- Problem description:
Continue the article about Mastercard's acquisitions and other API deals, starting after its final sentence.
(Given text begins)
For Jordan McKee, research director at 451 Research, an S&P Global Market Intelligence company, the recent flurry of deals by Mastercard and its peers is a sign of payment network companies future-proofing themselves amid a period of rapid change.
"I see these deals primarily as diversification plays," he said in an interview.
With deals involving companies in the APIs and payment-processing space, Mastercard and its peers are "assuming a new role as a connector of banks and fintechs," he said.
Ysbrant Marcelis, development partner at Commerce Ventures, a VC fund, also sees the recent streak of M&A by Mastercard in particular as a sign of a company redefining itself.
"Payment networks are deliberately looking to expand to become platform providers, not just card networks," he said in an interview.
A spokesperson for Mastercard confirmed that the company is broadening its vision.
"Mastercard aims to be an active participant in all types of electronic payments and payment flows. That means showing up in all types of payments — account-to-account, card or other. The Finicity acquisition fits well with our strategy and accelerates our efforts to deliver a deeper and sustained shift from the use of cash and checks, while also enhancing our services offering to benefit issuers, businesses, governments and, ultimately, consumers," the company said in an email.
While Mastercard declined to comment on whether it plans to continue its streak of acquisitions, the company is "always engaged in conversations with partners and customers," the spokesperson said.
Outside of payment networks, other significant deals this year include online personal finance company Social Finance Inc.'s, or SoFi's, $1.20 billion purchase of Galileo Financial Technologies, which, like Finicity, is a Salt Lake City-based API specialist.
API's growing appeal
While industry observers agreed that the rationale for Mastercard's recent API purchase was clear, the SoFi-Galileo deal left some scratching their heads. 451 Research's McKee said that he "struggled to connect the dots" when it came to understanding why SoFi — which offers student loan refinancing, mortgages and other educational loans — would want to buy an entire API company.
Galileo offers card issuing and digital infrastructure services to household names such as digital bank Chime Financial Inc. and Robinhood Markets Inc., and had counted SoFi as a client ahead of the merger.
(Given text ends)
(Material shown begins)
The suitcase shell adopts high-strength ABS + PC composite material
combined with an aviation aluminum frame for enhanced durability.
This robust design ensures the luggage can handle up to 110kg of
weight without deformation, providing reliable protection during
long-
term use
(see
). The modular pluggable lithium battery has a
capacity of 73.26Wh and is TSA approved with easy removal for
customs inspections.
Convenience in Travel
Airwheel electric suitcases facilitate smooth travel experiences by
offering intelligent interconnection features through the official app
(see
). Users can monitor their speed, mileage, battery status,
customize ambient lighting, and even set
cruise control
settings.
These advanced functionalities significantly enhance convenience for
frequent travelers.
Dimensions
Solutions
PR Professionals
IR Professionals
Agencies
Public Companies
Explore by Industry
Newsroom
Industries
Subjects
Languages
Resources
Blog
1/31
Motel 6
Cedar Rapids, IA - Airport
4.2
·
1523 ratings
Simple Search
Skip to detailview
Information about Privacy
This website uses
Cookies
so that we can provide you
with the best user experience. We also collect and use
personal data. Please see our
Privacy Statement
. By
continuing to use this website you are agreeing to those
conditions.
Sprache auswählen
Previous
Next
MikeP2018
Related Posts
(Material shown ends)
(Material shown begins)
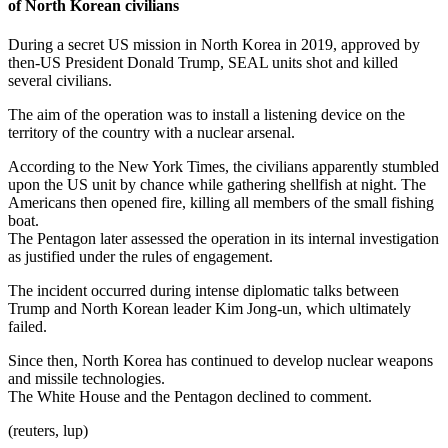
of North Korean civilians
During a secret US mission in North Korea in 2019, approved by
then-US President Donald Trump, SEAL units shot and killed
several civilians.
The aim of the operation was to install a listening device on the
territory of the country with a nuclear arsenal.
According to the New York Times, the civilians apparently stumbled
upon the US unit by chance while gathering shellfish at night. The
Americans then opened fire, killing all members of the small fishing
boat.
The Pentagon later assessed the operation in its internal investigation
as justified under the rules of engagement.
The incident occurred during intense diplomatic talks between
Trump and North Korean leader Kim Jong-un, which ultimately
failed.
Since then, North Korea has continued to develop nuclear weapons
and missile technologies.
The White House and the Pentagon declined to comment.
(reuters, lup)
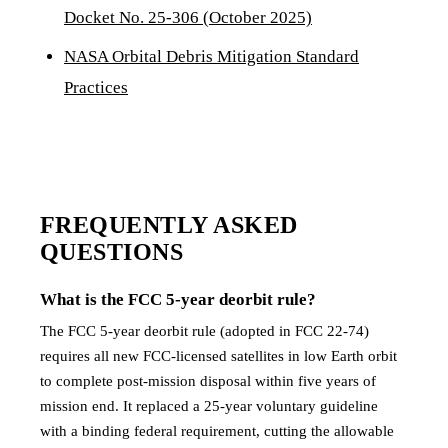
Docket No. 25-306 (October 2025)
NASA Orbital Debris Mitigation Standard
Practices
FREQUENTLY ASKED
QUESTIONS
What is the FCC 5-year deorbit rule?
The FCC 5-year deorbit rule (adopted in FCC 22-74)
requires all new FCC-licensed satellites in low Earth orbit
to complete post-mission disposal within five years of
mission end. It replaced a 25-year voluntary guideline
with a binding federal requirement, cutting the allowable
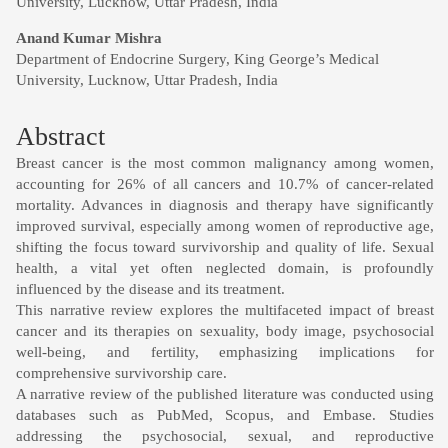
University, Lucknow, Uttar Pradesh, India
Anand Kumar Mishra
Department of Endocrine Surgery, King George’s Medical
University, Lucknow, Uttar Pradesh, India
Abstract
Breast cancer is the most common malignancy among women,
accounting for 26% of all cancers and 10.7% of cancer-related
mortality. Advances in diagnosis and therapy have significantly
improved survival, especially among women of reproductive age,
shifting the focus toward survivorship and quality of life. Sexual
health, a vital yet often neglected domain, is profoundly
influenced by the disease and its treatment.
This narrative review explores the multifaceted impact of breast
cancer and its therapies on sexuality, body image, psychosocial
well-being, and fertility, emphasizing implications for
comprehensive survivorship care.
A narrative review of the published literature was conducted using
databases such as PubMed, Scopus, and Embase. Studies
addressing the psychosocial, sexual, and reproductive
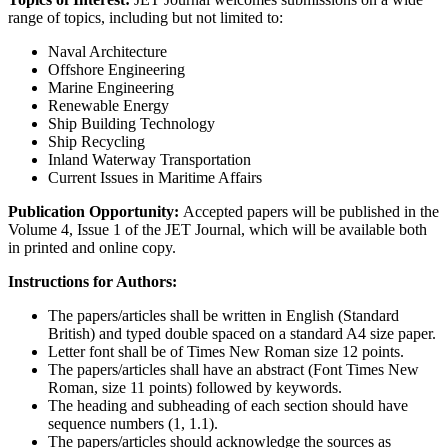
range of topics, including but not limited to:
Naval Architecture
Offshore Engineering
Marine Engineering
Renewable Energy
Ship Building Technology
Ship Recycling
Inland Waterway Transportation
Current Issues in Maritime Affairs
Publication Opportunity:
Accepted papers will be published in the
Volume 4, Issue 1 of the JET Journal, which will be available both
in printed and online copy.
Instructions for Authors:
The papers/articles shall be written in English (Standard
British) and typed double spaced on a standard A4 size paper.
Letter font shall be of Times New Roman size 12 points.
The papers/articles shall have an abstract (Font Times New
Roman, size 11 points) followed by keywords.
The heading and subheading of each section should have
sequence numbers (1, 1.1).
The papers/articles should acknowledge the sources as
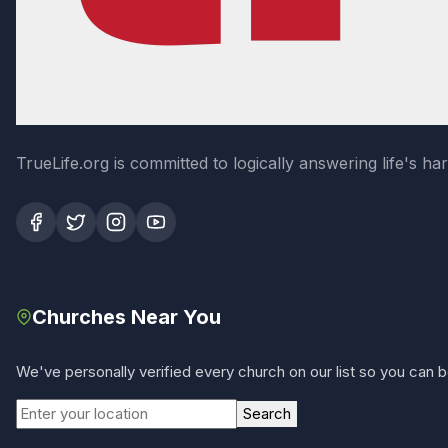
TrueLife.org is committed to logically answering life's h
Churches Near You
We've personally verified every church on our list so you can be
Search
(Material shown ends)
(Material shown begins)
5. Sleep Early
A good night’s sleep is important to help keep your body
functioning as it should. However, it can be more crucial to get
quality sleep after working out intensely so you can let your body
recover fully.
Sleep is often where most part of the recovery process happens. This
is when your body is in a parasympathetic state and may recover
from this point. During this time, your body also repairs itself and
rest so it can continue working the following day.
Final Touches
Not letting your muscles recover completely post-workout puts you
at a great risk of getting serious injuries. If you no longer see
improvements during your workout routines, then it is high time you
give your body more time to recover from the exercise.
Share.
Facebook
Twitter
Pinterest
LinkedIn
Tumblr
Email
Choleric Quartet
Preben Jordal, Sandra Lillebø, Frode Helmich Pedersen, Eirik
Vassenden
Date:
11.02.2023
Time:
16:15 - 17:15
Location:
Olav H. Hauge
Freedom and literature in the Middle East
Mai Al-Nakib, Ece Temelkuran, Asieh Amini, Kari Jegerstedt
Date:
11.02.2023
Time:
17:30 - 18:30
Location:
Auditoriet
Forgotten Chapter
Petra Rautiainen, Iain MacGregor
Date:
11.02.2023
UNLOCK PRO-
(Material shown ends)
- Response:
Lex Sokolin, chief marketing officer and global fintech head at Consensys, a blockchain technology firm, said the motivation behind the deal is obvious.
"For SoFi, the core reasoning is to acquire a vendor that powers payments and credit functionality within its app," he said in an email.
The deal speaks to two trends that are on the ascendant in the fintech world, according to Sokolin. These are so-called embedded finance and the rising importance of the API.
"Plaid's acquisition by Visa was the big signal that API-based fintech was valuable," he said.
Embedded finance, an increasingly popular buzzword in fintech, is a business model in which consumer financial services are increasingly distributed not by financial institutions, but are "embedded" into products provided by nonfinancial companies. An example of this could be a tech giant such as Amazon providing consumer loans, or a ride-hailing app providing a bank account or a card to its drivers.
Other deals of note announced during the pandemic include Australian-based Zip Co Ltd.'s acquisition of U.S. installment payment provider QuadPay Inc., and Bouygues Telecom SA's agreement to buy Euro-Information - Européenne De Traitement De L'information, a fintech company belonging to Crédit Mutuel Group.
The latter deal comprises an exclusive distribution partnership between Crédit Mutuel, Crédit Industriel et Commercial SA and Bouygues Telecom, which will boost Bouygues Telecom's customer base by more than 2 million.